Et d’après lui, c’est la raison pour laquelle l’opposition doit finaliser son unité pour créer les conditions de la défaite de Macky Sall aux législatives de l’année prochaine qui devraient se tenir après toutes réformes à même de garantir la transparence et la sincérité du scrutin. Très critique à l’endroit de l’opposition, Zarah Iyane Thiam affirme qu’on ne peut par la loi vouloir régler des questions qui sont soumises à des périodes républicaines à l’arbitrage du peuple.

On le voit, le dialogue national a laissé la place à un dialogue de sourds entre le pouvoir et l’opposition. Pis, les deux camps sont maintenant dans une logique de confrontation avec la marche «avec ou sans autorisation» de l’opposition et une partie de la société civile regroupées autour du nouveau Front pour la défense du Sénégal/Manko Wattu Senegaal, prévue le 14 octobre. «Nous avons décidé d’aller au combat. Nous sommes obligés.

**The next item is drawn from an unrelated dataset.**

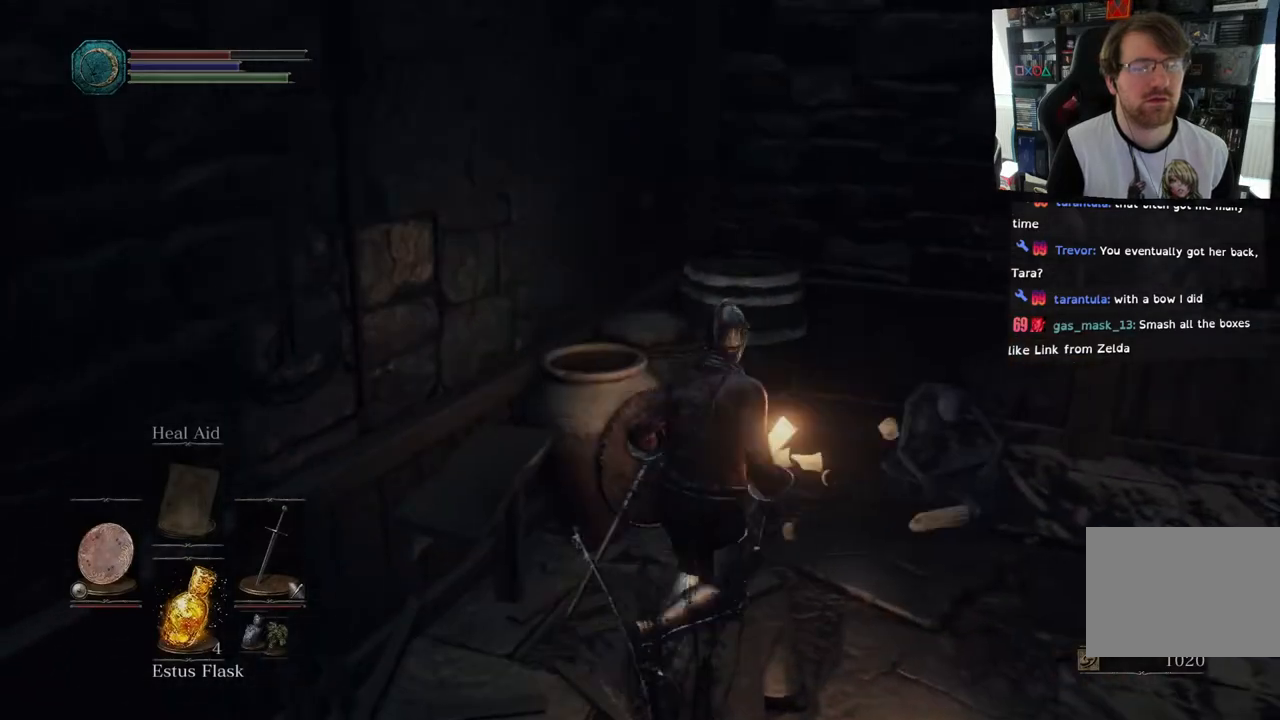
{"buttons": [], "left_stick": "center", "right_stick": "right", "events": [[17, "left_stick", "up"], [483, "left_stick", "center"], [483, "right_stick", "right"]]}
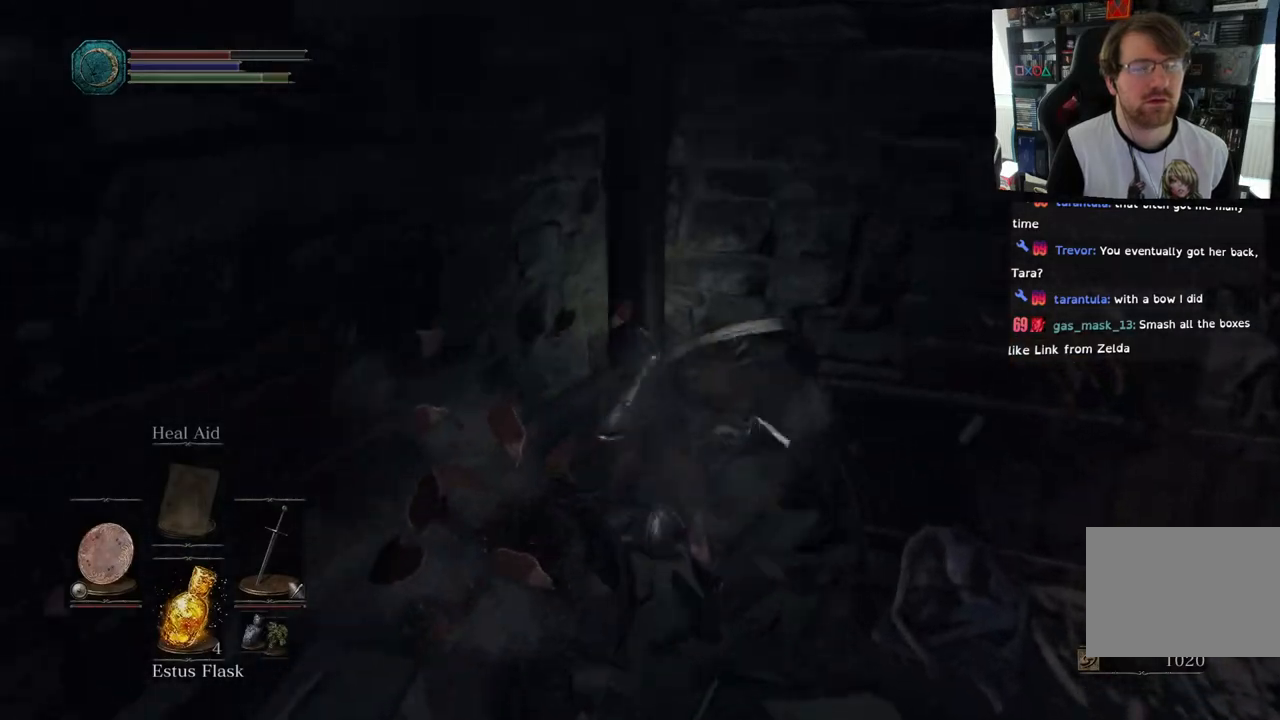
{"buttons": [], "left_stick": "up-right", "right_stick": "right", "events": [[250, "left_stick", "up-right"]]}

On va descendre dans la rue pour restaurer la fiabilité du fichier électoral, restaurer les libertés publiques pour que les gens puissent faire leur travail», déclare Mamadou Diop Decroix, membre de Manko Wattu Senegaal qui était l’invité de l’émission Opinions sur Walf tv et Walf fm ce dimanche.

Cependant, la société civile ne désespère pas de réconcilier les deux camps et de les ramener à la table des discussions. En effet, en tant que facilitateur entre pouvoir et opposition, le président du Cosce, le professeur Babacar Guèye affirme que les acteurs politiques seront bien obligés de se mettre autour d’une table, à un moment ou à un autre, pour discuter. Mais d’après lui, il faudra pour cela un autre cadre que l’Assemblée nationale dont le fonctionnement est «biaisé» par le phénomène majoritaire.

«Nous ne devrions pas aller aux élections législatives sans un minimum de consensus sur les règles du jeu électoral. Il faut restaurer la confiance dans le système électoral si nous voulons éviter les contestations et la violence. Les douloureux évènements qui se produisent au Gabon, pays frère, doivent nous inspirer. Mais, il faut une volonté sincère de tous, majorité et opposition, pour dialoguer», conclut le professeur Babacar Guèye.